Aux yeux du gouvernement français, l'intervention militaire contre le régime syrien est le seul moyen de le forcer à négocier son départ. C'est aussi la seule façon de prévenir d'autres attaques chimiques, et d'empêcher l'opposition syrienne de glisser davantage dans les bras des extrémistes.

Aux yeux des principaux partis d'opposition, une opération sans l'appui de l'Organisation des Nations unies (ONU) et sans vision claire pour la suite des choses serait illégitime, isolerait la France et risquerait d'entraîner la Syrie dans une spirale meurtrière, comme celle qui a emporté l'Irak.

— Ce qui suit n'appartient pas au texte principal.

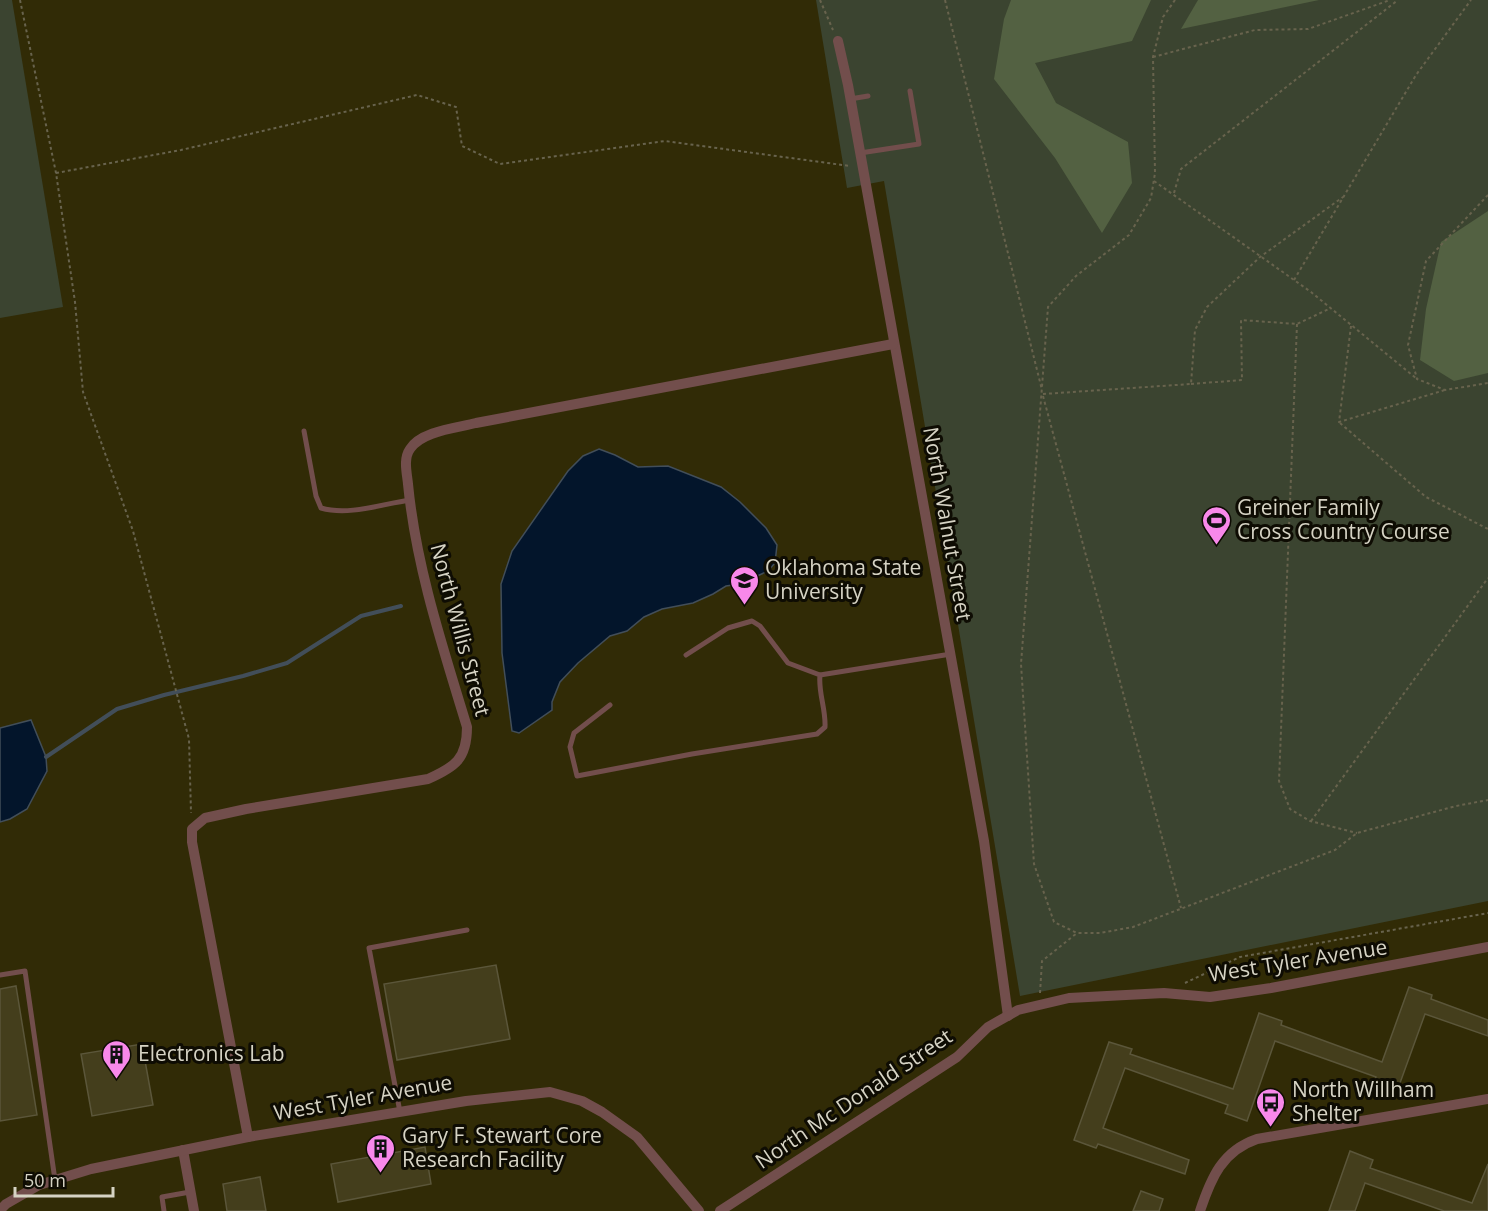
<svg xmlns="http://www.w3.org/2000/svg" width="1488" height="1211" font-family="'Open Sans',sans-serif">
	<style>
		.built { fill: #312b06 }
		.green { fill: #3b4430 }
		.forest { fill: #536142 }
		.water { fill: #03152b; stroke: #424e59; stroke-width: 1.5 }
		.lines { fill: none; stroke-linecap: round; stroke-linejoin: round }
		.stream { stroke: #424e59; stroke-width: 4 }
		.building { fill: #443e1c; stroke: #5b563a; stroke-width: 1.5 }
		.path { stroke: #68634d; stroke-width: 2; stroke-dasharray: 3 3; stroke-linecap: butt }
		.service { stroke: #724e4c; stroke-width: 5 }
		.minor { stroke: #724e4c; stroke-width: 10 }
		.labels { text-anchor: middle; stroke-width: 6; stroke-linejoin: round; paint-order: stroke }
		.poi-label { font-size: 21px; fill: #d6d3c4; stroke: #0e0c03; text-anchor: start }
		.street-label { font-size: 21px; fill: #d6d3c4; stroke: #0e0c03 }
	</style>
	<rect width="100%" height="100%" fill="#282308"/>
	<rect class="built" x="0" y="0" width="1488" height="1211"/>
	<g class="green">
		<path d="M0,0H12L63,307L0,318Z"/>
		<path d="M816,0H1488V901L1020,996L884,181L847,188Z"/>
	</g>
	<g class="forest">
		<path d="M1011,0H1151L1132,41L1035,63L1056,103L1128,142L1132,183L1102,233L1055,158L994,79L1004,19Z"/>
		<path d="M1198,0H1319L1181,29Z"/>
		<path d="M1488,211V373L1454,381L1420,360L1426,309L1441,242Z"/>
	</g>
	<g class="water">
		<path d="M599,449L615,455L638,467L668,466L721,487L740,502L766,528L777,545L775,563L768,571L740,584L726,586L713,594L693,603L662,609L644,617L627,631L610,636L578,663L560,682L552,702V710L519,733L512,731L502,653L501,584L512,551L568,471L583,456Z"/>
		<path d="M31,720L46,757L47,771L27,809L10,819L0,822V728Z"/>
	</g>
	<g class="lines">
		<path class="stream" d="M46,757L117,709L164,695L243,676L287,663L361,616L401,606"/>
	</g>
	<g class="building">
		<path d="M496,965L510,1039L397,1060L384,984Z"/>
		<path d="M16,986L37,1115L0,1121V989Z"/>
		<path d="M1409,987L1432,995L1431,999L1488,1020V1036L1425,1014L1396,1094L1373,1085L1376,1077L1275,1041L1247,1121L1225,1113L1228,1105L1125,1068L1103,1128L1189,1160L1185,1174L1098,1144L1096,1148L1074,1140L1109,1042L1132,1049L1130,1054L1233,1089L1259,1013L1282,1021L1281,1025L1382,1062Z"/>
		<path d="M142,1044L153,1105L92,1116L81,1054Z"/>
		<path d="M425,1147L431,1184L338,1202L331,1164Z"/>
		<path d="M1350,1151L1373,1160L1370,1168L1472,1203L1488,1164V1211H1444L1365,1183L1355,1211H1329Z"/>
		<path d="M260,1177L266,1211H227L223,1184Z"/>
		<path d="M1141,1191L1163,1199L1159,1211H1133Z"/>
	</g>
	<g class="lines">
		<g class="path">
			<path d="M20,0L56,173L75,302L83,392L133,531L189,739L191,813"/>
			<path d="M820,0L833,30"/>
			<path d="M945,0L1042,390"/>
			<path d="M1175,0L1163,17L1153,57L1155,173L1151,198L1129,235L1076,276L1048,307L1021,664L1034,864L1054,922L1077,933H1100L1133,927L1335,850L1357,833L1456,806L1488,800"/>
			<path d="M1153,57L1255,30L1308,29L1390,0"/>
			<path d="M56,173L181,150L417,95L456,107L462,146L500,164L665,141L850,166"/>
			<path d="M1154,181L1311,292L1417,379"/>
			<path d="M1174,193L1181,169L1398,0"/>
			<path d="M1488,195L1426,261L1408,345L1417,379L1445,390L1488,383"/>
			<path d="M1294,280L1416,75L1471,0"/>
			<path d="M1297,324L1279,781L1290,809L1310,821L1357,833"/>
			<path d="M1351,326L1339,422L1445,390"/>
			<path d="M1191,384L1242,380L1241,320L1297,324L1331,308"/>
			<path d="M1043,394L1191,384L1195,330L1207,307L1260,257L1343,197"/>
			<path d="M1043,396L1181,908"/>
			<path d="M1340,423L1426,497L1488,529"/>
			<path d="M1311,821L1488,578"/>
			<path d="M1185,983L1240,957L1488,913"/>
			<path d="M1040,993L1042,961L1077,933"/>
		</g>
		<g class="service">
			<path d="M850,99L868,96"/>
			<path d="M860,153L919,144L910,91"/>
			<path d="M304,431L316,496L321,508C349,516 382,504 410,500"/>
			<path d="M820,675L951,654"/>
			<path d="M610,705L574,733L570,747L577,776L692,754L817,734L825,727C826,709 818,692 820,675L788,663L760,626L752,621L728,628L686,655"/>
			<path d="M0,975L25,971L55,1180"/>
			<path d="M400,1112L369,948L467,930"/>
			<path d="M164,1211L162,1197L190,1192"/>
		</g>
		<g class="minor">
			<path d="M838,41L848,85L984,841L1008,1016"/>
			<path d="M248,1137L192,842V829L205,818L246,809L428,779C455,767 467,759 467,727C443,648 416,567 408,484C407,473 403,459 410,449C421,431 457,428 476,423L893,344"/>
			<path d="M183,1150L194,1211"/>
			<path d="M0,1210L6,1204L39,1185L91,1169L248,1137L466,1101L550,1092L582,1101L602,1112L637,1137L699,1211"/>
			<path d="M720,1211L957,1057L988,1027L1018,1010L1069,998L1164,993L1210,997L1271,988L1488,947"/>
			<path d="M1200,1211C1211,1178 1222,1151 1257,1139L1488,1099"/>
		</g>
	</g>
	<defs>
		<symbol id="stadium-pin" viewBox="-11 -11 22 30"><path d="M0 17L-7.5 6A9.5 9.5 0 1 1 7.5 6Z" fill="#f888ea" stroke="#0e0c03"/><path d="M0-5a6.5 5 0 1 0 0 10a6.5 5 0 1 0 0-10ZM-3.5-1.8h7v3.6h-7Z" fill="#111"/></symbol>
		<symbol id="university-pin" viewBox="-11 -11 22 30"><path d="M0 17L-7.5 6A9.5 9.5 0 1 1 7.5 6Z" fill="#f888ea" stroke="#0e0c03"/><path d="M0-5L7-2L0 1L-7-2ZM-4 1L0 2.5L4 1V4Q0 6-4 4Z" fill="#111"/></symbol>
		<symbol id="building-pin" viewBox="-11 -11 22 30"><path d="M0 17L-7.5 6A9.5 9.5 0 1 1 7.5 6Z" fill="#f888ea" stroke="#0e0c03"/><path d="M-4-6H4V6H1V3H-1V6H-4ZM-2.5-4.3h1.7v1.8h-1.7ZM.8-4.3h1.7v1.8H.8ZM-2.5-1h1.7V.8h-1.7ZM.8-1h1.7V.8H.8Z" fill="#111"/></symbol>
		<symbol id="bus-pin" viewBox="-11 -11 22 30"><path d="M0 17L-7.5 6A9.5 9.5 0 1 1 7.5 6Z" fill="#f888ea" stroke="#0e0c03"/><path d="M-5-6H5V4H4V6H2V4H-2V6H-4V4H-5ZM-3.5-4V0h7V-4ZM-3.5 1.2v1.5H-2V1.2ZM2 1.2v1.5H3.5V1.2Z" fill="#111"/></symbol>
	</defs>
	<g fill-rule="evenodd">
		<use href="#stadium-pin" x="1200" y="504" width="33" height="45"/>
		<use href="#university-pin" x="728" y="564" width="33" height="45"/>
		<use href="#building-pin" x="100" y="1038" width="33" height="45"/>
		<use href="#bus-pin" x="1254" y="1086" width="33" height="45"/>
		<use href="#building-pin" x="364" y="1132" width="33" height="45"/>
	</g>
	<g class="labels">
		<g class="poi-label">
			<text x="1237" y="515">Greiner Family<tspan x="1237" dy="24">Cross Country Course</tspan></text>
			<text x="765" y="575">Oklahoma State<tspan x="765" dy="24">University</tspan></text>
			<text x="138" y="1061">Electronics Lab</text>
			<text x="1292" y="1097">North Willham<tspan x="1292" dy="24">Shelter</tspan></text>
			<text x="402" y="1143">Gary F. Stewart Core<tspan x="402" dy="24">Research Facility</tspan></text>
		</g>
		<g class="street-label">
			<text transform="translate(947 524) rotate(80)" y="7">North Walnut Street</text>
			<text transform="translate(460 630) rotate(75)" y="7">North Willis Street</text>
			<text transform="translate(1298 961) rotate(-9)" y="7">West Tyler Avenue</text>
			<text transform="translate(363 1098) rotate(-10)" y="7">West Tyler Avenue</text>
			<text transform="translate(854 1099) rotate(-34)" y="7">North Mc Donald Street</text>
		</g>
	</g>
	<path d="M15 1187v9h98v-9" fill="none" stroke="#d6d3c4" stroke-width="3"/>
	<text x="24" y="1187" font-size="18" fill="#d6d3c4" stroke="#0e0c03" stroke-width="4.5" paint-order="stroke">50 m</text>
</svg>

Ces deux visions se sont confrontées, hier, alors que députés et sénateurs français débattaient de l'opportunité de déclencher des frappes militaires contre la Syrie. Un débat consultatif qui n'a pas donné lieu à un vote.

Après avoir dénoncé le «plus massif et le plus terrifiant usage de l'arme chimique de ce début de siècle», le premier ministre Jean-Marc Ayrault a défendu une intervention militaire «ferme, proportionnée et ponctuelle» visant non pas à renverser le régime, mais à donner un «coup d'arrêt» pour amener le président Bachar al-Assad à négocier.

«Où sont nos alliés? Où est la résolution de l'ONU?» a rétorqué Christian Jacob, leader du principal parti d'opposition, l'Union pour un mouvement populaire (UMP).

À défaut d'un rapport clair sur l'attaque du 21 août et d'un feu vert de l'ONU, il réclame que la participation de la France à une guerre contre le régime syrien soit soumise à un vote parlementaire. Les autres partis d'opposition appellent également à un vote. Le président François Hollande n'y est pas tenu, mais rien non plus ne l'interdit. Et il n'a pas exclu de soumettre la question au Parlement ultérieurement.

L'action est plus dangereuse que l'inaction. L'inaction ouvre la porte à des abominations. Résumé à sa plus simple expression, le débat français se ramène à ces deux postulats. Des intellectuels comme Jean-Pierre Filiu, spécialiste du Moyen-Orient qui rentre d'un séjour à Alep, et le philosophe Bernard-Henri Lévy appuient une intervention. Mais des voix fortes, comme celle de l'ancien premier ministre Dominique de Villepin, qui avait refusé de participer à la guerre contre Saddam Hussein, plaident en faveur de la prudence.

«Devons-nous y aller pour des raisons intérieures américaines? Pour montrer nos muscles et donner une leçon à l'Iran? Ou pour le peuple syrien?», demande-t-il dans une entrevue à la BBC.

Selon lui, on ne peut pas traiter un seul aspect du conflit syrien - l'attaque chimique - en oubliant tous les autres, dont la menace d'une guerre religieuse enflammant toute la région.

L'opinion publique française, elle, s'oppose à l'engagement militaire de la France en Syrie.

Selon un récent sondage, 59% des Français rejettent cette option. Un rejet qui se maintient malgré l'horreur des attaques du 21 août.

Cette réticence tient beaucoup à la confusion qui entoure une telle opération, dit Frédéric Dabi, directeur de l'institut IFOP, qui a réalisé ce sondage. «En Libye, c'était simple, on allait se battre contre le méchant Kadhafi. Au Mali, il y avait l'épouvantail d'Al-Qaïda. Mais en Syrie, qui sont les gentils? Qui sont les méchants? Ce n'est pas clair.»

Mais ça, c'est ce que les Français pensent aujourd'hui. Selon Frédéric Dabi, les «sursauts patriotiques» sont fréquents, dès que la France part en guerre.

Un précédent

La Constitution française permet au président de déclencher une opération militaire sans consulter le Parlement, à la condition de l'informer au plus tard trois jours après le début de l'intervention. Ce n'est que si celle-ci se prolonge au-delà de quatre mois que les députés sont appelés à voter sur l'opportunité de poursuivre l'opération. Unique exception: en 1991, l'Assemblée nationale et le Sénat ont massivement appuyé la participation de la France à la première guerre du Golfe.